Metadata-Version: 2.4
Name: codeclone
Version: 1.2.1
Summary: AST and CFG-based code clone detector for Python focused on architectural duplication
Author-email: Den Rozhnovskiy <pytelemonbot@mail.ru>
Maintainer-email: Den Rozhnovskiy <pytelemonbot@mail.ru>
License: MIT
Project-URL: Homepage, https://github.com/orenlab/codeclone
Project-URL: Repository, https://github.com/orenlab/codeclone
Project-URL: Issues, https://github.com/orenlab/codeclone/issues
Project-URL: Changelog, https://github.com/orenlab/codeclone/releases
Project-URL: Documentation, https://github.com/orenlab/codeclone/tree/main/docs
Keywords: python,ast,cfg,code-clone,duplication,static-analysis,architecture,control-flow,ci
Classifier: Development Status :: 5 - Production/Stable
Classifier: Intended Audience :: Developers
Classifier: Topic :: Software Development :: Quality Assurance
Classifier: Topic :: Software Development :: Testing
Classifier: Typing :: Typed
Classifier: License :: OSI Approved :: MIT License
Classifier: Programming Language :: Python :: 3
Classifier: Programming Language :: Python :: 3.10
Classifier: Programming Language :: Python :: 3.11
Classifier: Programming Language :: Python :: 3.12
Classifier: Programming Language :: Python :: 3.13
Classifier: Programming Language :: Python :: 3.14
Classifier: Operating System :: OS Independent
Requires-Python: >=3.10
Description-Content-Type: text/markdown
License-File: LICENSE
Requires-Dist: pygments>=2.19.2
Requires-Dist: rich>=14.3.2
Provides-Extra: dev
Requires-Dist: pytest>=9.0.0; extra == "dev"
Requires-Dist: pytest-cov>=6.1.0; extra == "dev"
Requires-Dist: build>=1.2.0; extra == "dev"
Requires-Dist: twine>=5.0.0; extra == "dev"
Requires-Dist: mypy>=1.19.1; extra == "dev"
Requires-Dist: ruff>=0.12.0; extra == "dev"
Dynamic: license-file

# CodeClone

[![PyPI](https://img.shields.io/pypi/v/codeclone.svg)](https://pypi.org/project/codeclone/)
[![Downloads](https://img.shields.io/pypi/dm/codeclone.svg)](https://pypi.org/project/codeclone/)
[![tests](https://github.com/orenlab/codeclone/actions/workflows/tests.yml/badge.svg?branch=main)](https://github.com/orenlab/codeclone/actions/workflows/tests.yml)
[![Python](https://img.shields.io/pypi/pyversions/codeclone.svg)](https://pypi.org/project/codeclone/)
[![License](https://img.shields.io/pypi/l/codeclone.svg)](LICENSE)

**CodeClone** is a Python code clone detector based on **normalized Python AST and Control Flow Graphs (CFG)**.
It helps teams discover architectural duplication and prevent new copy-paste from entering the codebase via CI.

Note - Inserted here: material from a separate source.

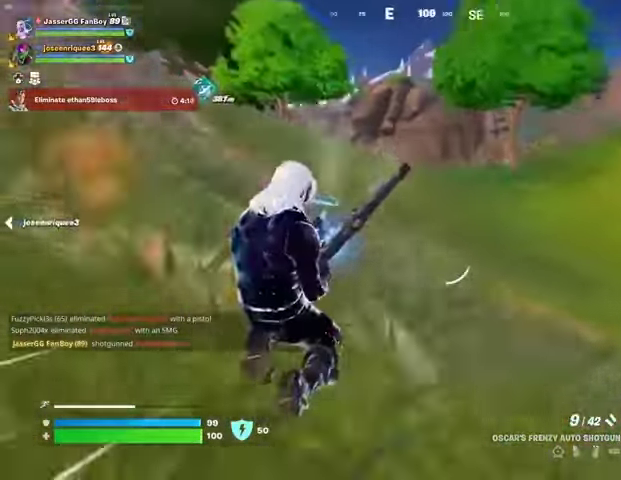
{"buttons": [], "left_stick": "up", "right_stick": "center", "events": [[33, "left_stick", "up-right"], [200, "right_stick", "right"], [400, "left_stick", "up"], [433, "right_stick", "center"]]}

CodeClone is designed to help teams:

- discover **structural and control-flow duplication**,
- identify architectural hotspots,
- prevent *new* duplication via CI and pre-commit hooks.

Unlike token- or text-based tools, CodeClone operates on **normalized Python AST and CFG**, making it robust against
renaming, formatting, and minor refactoring.

---

## Why CodeClone?

Most existing tools detect *textual* duplication.
CodeClone detects **structural and block-level duplication**, which usually signals missing abstractions or
architectural drift.

Typical use cases:

- duplicated service or orchestration logic across layers (API ↔ application),
- repeated validation or guard blocks,
- copy-pasted request / handler flows,
- duplicated control-flow logic in routers, handlers, or services.

---

## Features

### Function-level clone detection (Type-2, CFG-based)

- Detects functions and methods with identical **control-flow structure**.
- Based on **Control Flow Graph (CFG)** fingerprinting.
- Robust to:
    - variable renaming,
    - constant changes,
    - attribute renaming,
    - formatting differences,
    - docstrings and type annotations.
- Ideal for spotting architectural duplication across layers.

### Block-level clone detection (Type-3-lite)

- Detects repeated **statement blocks** inside larger functions.
- Uses sliding windows over CFG-normalized statement sequences.
- Targets:
    - validation blocks,
    - guard clauses,
    - repeated orchestration logic.
- Carefully filtered to reduce noise:
    - no overlapping windows,
    - no clones inside the same function,
    - no `__init__` noise,
    - size and statement-count thresholds.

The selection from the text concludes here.